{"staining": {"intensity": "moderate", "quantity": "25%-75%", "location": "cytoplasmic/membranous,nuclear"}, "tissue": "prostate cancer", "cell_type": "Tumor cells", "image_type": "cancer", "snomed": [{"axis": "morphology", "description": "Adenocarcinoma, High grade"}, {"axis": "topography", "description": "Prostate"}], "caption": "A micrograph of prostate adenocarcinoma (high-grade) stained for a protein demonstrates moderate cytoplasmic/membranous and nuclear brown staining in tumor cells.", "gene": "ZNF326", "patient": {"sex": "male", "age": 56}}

+++

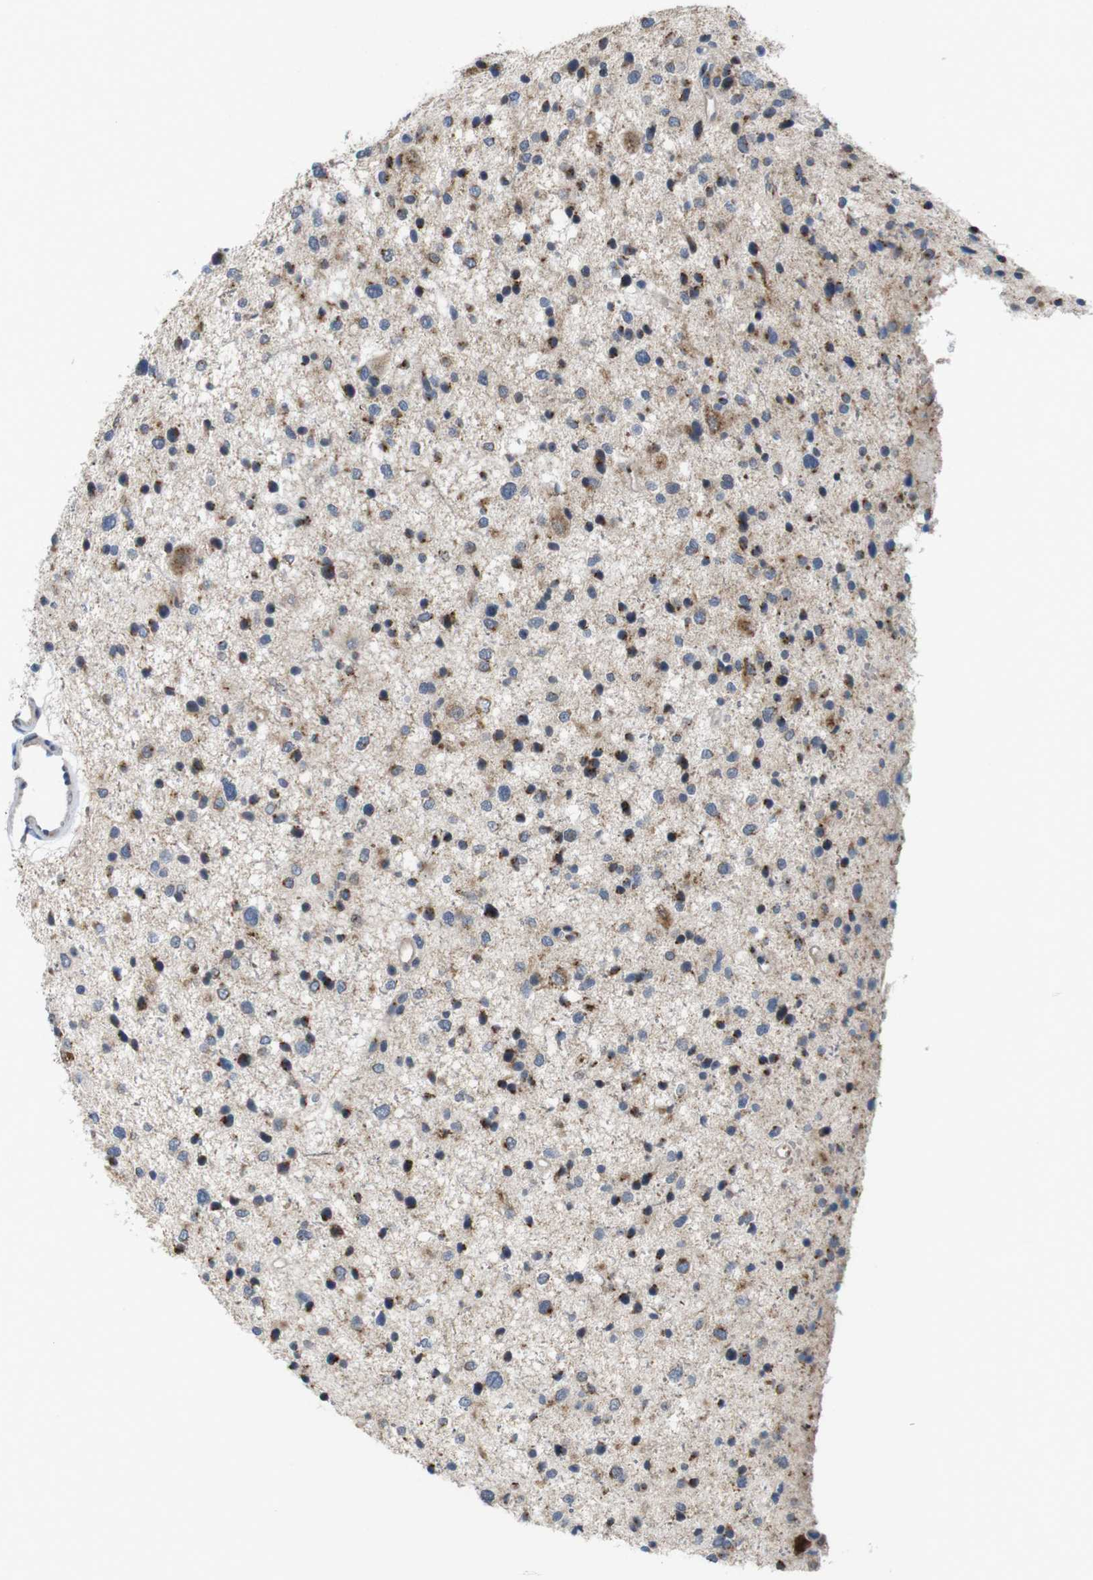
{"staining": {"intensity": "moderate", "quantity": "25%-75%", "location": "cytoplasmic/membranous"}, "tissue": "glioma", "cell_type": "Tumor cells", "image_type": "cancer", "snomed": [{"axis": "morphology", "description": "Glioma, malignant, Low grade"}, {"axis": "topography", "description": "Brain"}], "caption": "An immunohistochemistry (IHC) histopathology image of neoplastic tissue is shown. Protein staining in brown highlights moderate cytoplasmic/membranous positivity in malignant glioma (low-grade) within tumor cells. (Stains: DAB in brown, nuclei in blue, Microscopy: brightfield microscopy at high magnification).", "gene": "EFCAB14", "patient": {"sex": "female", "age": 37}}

+++

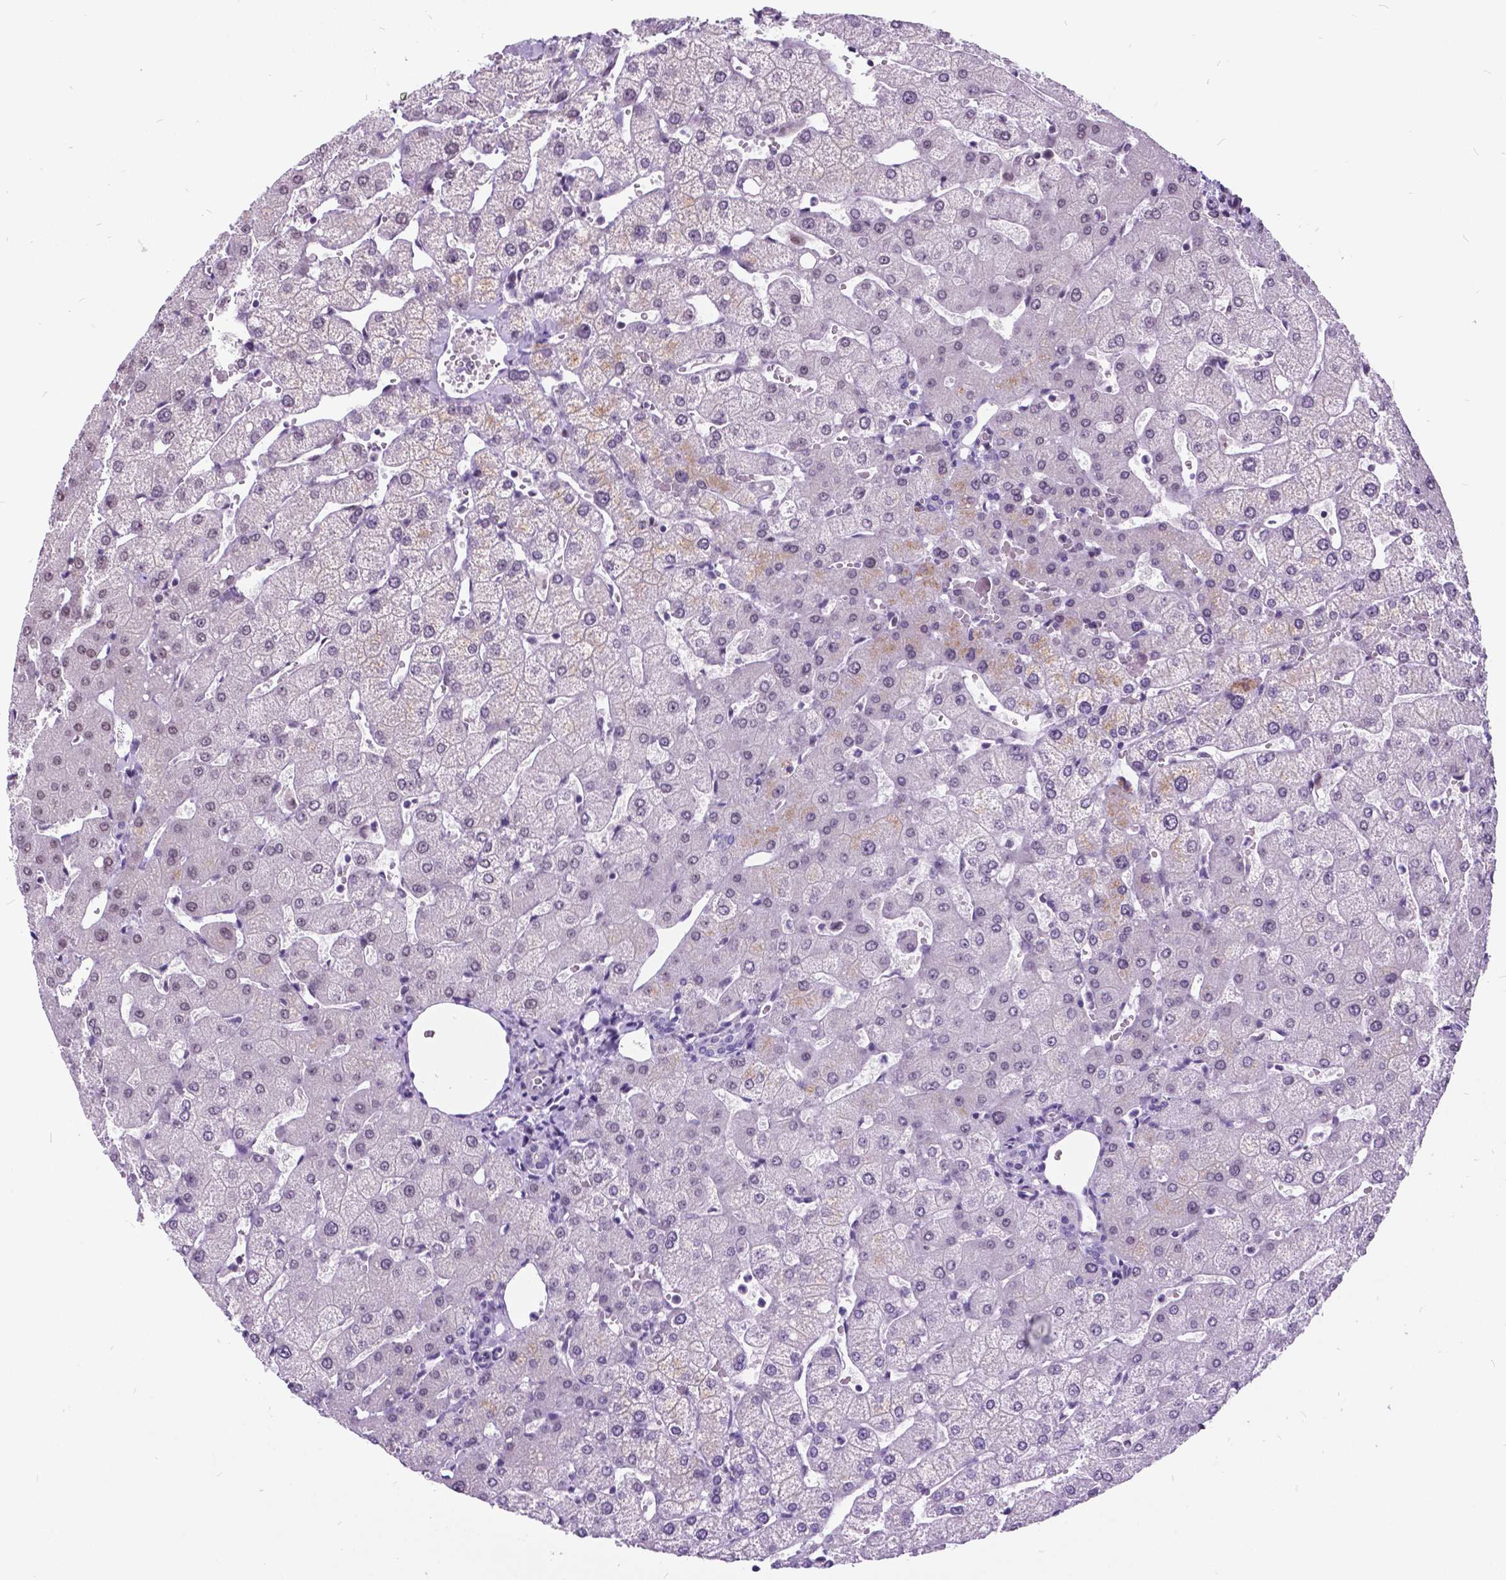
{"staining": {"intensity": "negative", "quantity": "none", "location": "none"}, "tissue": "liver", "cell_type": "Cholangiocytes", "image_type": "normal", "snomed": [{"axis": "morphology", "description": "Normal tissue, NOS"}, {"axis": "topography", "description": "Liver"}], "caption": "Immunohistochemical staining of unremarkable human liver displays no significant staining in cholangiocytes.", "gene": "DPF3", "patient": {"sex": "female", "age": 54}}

+++

Required work >> The answer must consist of each line from the data that includes the string "membranous".

Solution for this task >>
{"staining": {"intensity": "moderate", "quantity": "25%-75%", "location": "cytoplasmic/membranous,nuclear"}, "tissue": "prostate cancer", "cell_type": "Tumor cells", "image_type": "cancer", "snomed": [{"axis": "morphology", "description": "Adenocarcinoma, High grade"}, {"axis": "topography", "description": "Prostate"}], "caption": "A micrograph of prostate adenocarcinoma (high-grade) stained for a protein demonstrates moderate cytoplasmic/membranous and nuclear brown staining in tumor cells.", "gene": "ZNF326", "patient": {"sex": "male", "age": 56}}
{"staining": {"intensity": "moderate", "quantity": "25%-75%", "location": "cytoplasmic/membranous"}, "tissue": "glioma", "cell_type": "Tumor cells", "image_type": "cancer", "snomed": [{"axis": "morphology", "description": "Glioma, malignant, Low grade"}, {"axis": "topography", "description": "Brain"}], "caption": "An immunohistochemistry (IHC) histopathology image of neoplastic tissue is shown. Protein staining in brown highlights moderate cytoplasmic/membranous positivity in malignant glioma (low-grade) within tumor cells. (Stains: DAB in brown, nuclei in blue, Microscopy: brightfield microscopy at high magnification).", "gene": "EFCAB14", "patient": {"sex": "female", "age": 37}}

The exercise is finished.